» What to do
Give back the listing word for word, from top to bottom.

Content starts

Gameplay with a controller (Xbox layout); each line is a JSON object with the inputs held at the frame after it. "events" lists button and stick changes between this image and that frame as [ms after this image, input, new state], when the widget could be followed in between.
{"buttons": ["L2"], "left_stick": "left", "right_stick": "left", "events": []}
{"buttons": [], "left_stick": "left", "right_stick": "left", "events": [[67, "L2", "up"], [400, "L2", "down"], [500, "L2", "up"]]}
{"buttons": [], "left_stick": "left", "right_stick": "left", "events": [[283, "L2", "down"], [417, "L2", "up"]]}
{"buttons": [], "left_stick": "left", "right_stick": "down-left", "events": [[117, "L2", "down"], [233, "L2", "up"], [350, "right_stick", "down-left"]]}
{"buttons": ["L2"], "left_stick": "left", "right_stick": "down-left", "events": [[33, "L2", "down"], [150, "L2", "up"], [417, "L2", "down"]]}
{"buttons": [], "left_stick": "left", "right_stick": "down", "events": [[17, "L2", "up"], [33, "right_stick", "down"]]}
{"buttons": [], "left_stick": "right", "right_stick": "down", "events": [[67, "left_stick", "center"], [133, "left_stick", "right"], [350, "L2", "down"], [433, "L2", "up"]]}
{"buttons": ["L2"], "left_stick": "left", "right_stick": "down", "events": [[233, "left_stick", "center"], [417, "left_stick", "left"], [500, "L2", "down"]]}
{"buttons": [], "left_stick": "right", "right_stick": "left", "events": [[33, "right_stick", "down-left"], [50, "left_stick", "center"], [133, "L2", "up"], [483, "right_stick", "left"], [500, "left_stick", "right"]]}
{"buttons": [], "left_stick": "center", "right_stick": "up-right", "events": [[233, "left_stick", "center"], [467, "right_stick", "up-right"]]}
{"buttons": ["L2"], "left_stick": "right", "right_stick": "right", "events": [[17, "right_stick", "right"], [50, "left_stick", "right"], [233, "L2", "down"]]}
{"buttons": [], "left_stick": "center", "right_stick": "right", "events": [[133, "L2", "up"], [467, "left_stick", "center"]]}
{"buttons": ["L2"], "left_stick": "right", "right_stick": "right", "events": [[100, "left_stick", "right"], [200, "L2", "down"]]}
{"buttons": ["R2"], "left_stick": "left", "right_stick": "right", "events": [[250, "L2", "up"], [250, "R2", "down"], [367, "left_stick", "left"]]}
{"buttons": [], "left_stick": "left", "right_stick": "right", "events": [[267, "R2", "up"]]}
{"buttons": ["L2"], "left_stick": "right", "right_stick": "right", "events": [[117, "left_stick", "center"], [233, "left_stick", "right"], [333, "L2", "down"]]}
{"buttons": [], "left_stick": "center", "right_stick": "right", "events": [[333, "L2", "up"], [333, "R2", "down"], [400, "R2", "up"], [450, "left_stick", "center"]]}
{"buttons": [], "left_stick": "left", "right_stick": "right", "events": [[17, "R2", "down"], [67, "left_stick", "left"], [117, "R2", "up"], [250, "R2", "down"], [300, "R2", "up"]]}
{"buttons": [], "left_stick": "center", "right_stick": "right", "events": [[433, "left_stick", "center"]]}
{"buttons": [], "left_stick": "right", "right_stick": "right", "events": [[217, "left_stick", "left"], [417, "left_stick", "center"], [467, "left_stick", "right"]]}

Content ends

» Response to the exercise
Gameplay with a controller (Xbox layout); each line is a JSON object with the inputs held at the frame after it. "events" lists button and stick changes between this image and that frame as [ms after this image, input, new state], when the widget could be followed in between.
{"buttons": ["L2"], "left_stick": "left", "right_stick": "left", "events": []}
{"buttons": [], "left_stick": "left", "right_stick": "left", "events": [[67, "L2", "up"], [400, "L2", "down"], [500, "L2", "up"]]}
{"buttons": [], "left_stick": "left", "right_stick": "left", "events": [[283, "L2", "down"], [417, "L2", "up"]]}
{"buttons": [], "left_stick": "left", "right_stick": "down-left", "events": [[117, "L2", "down"], [233, "L2", "up"], [350, "right_stick", "down-left"]]}
{"buttons": ["L2"], "left_stick": "left", "right_stick": "down-left", "events": [[33, "L2", "down"], [150, "L2", "up"], [417, "L2", "down"]]}
{"buttons": [], "left_stick": "left", "right_stick": "down", "events": [[17, "L2", "up"], [33, "right_stick", "down"]]}
{"buttons": [], "left_stick": "right", "right_stick": "down", "events": [[67, "left_stick", "center"], [133, "left_stick", "right"], [350, "L2", "down"], [433, "L2", "up"]]}
{"buttons": ["L2"], "left_stick": "left", "right_stick": "down", "events": [[233, "left_stick", "center"], [417, "left_stick", "left"], [500, "L2", "down"]]}
{"buttons": [], "left_stick": "right", "right_stick": "left", "events": [[33, "right_stick", "down-left"], [50, "left_stick", "center"], [133, "L2", "up"], [483, "right_stick", "left"], [500, "left_stick", "right"]]}
{"buttons": [], "left_stick": "center", "right_stick": "up-right", "events": [[233, "left_stick", "center"], [467, "right_stick", "up-right"]]}
{"buttons": ["L2"], "left_stick": "right", "right_stick": "right", "events": [[17, "right_stick", "right"], [50, "left_stick", "right"], [233, "L2", "down"]]}
{"buttons": [], "left_stick": "center", "right_stick": "right", "events": [[133, "L2", "up"], [467, "left_stick", "center"]]}
{"buttons": ["L2"], "left_stick": "right", "right_stick": "right", "events": [[100, "left_stick", "right"], [200, "L2", "down"]]}
{"buttons": ["R2"], "left_stick": "left", "right_stick": "right", "events": [[250, "L2", "up"], [250, "R2", "down"], [367, "left_stick", "left"]]}
{"buttons": [], "left_stick": "left", "right_stick": "right", "events": [[267, "R2", "up"]]}
{"buttons": ["L2"], "left_stick": "right", "right_stick": "right", "events": [[117, "left_stick", "center"], [233, "left_stick", "right"], [333, "L2", "down"]]}
{"buttons": [], "left_stick": "center", "right_stick": "right", "events": [[333, "L2", "up"], [333, "R2", "down"], [400, "R2", "up"], [450, "left_stick", "center"]]}
{"buttons": [], "left_stick": "left", "right_stick": "right", "events": [[17, "R2", "down"], [67, "left_stick", "left"], [117, "R2", "up"], [250, "R2", "down"], [300, "R2", "up"]]}
{"buttons": [], "left_stick": "center", "right_stick": "right", "events": [[433, "left_stick", "center"]]}
{"buttons": [], "left_stick": "right", "right_stick": "right", "events": [[217, "left_stick", "left"], [417, "left_stick", "center"], [467, "left_stick", "right"]]}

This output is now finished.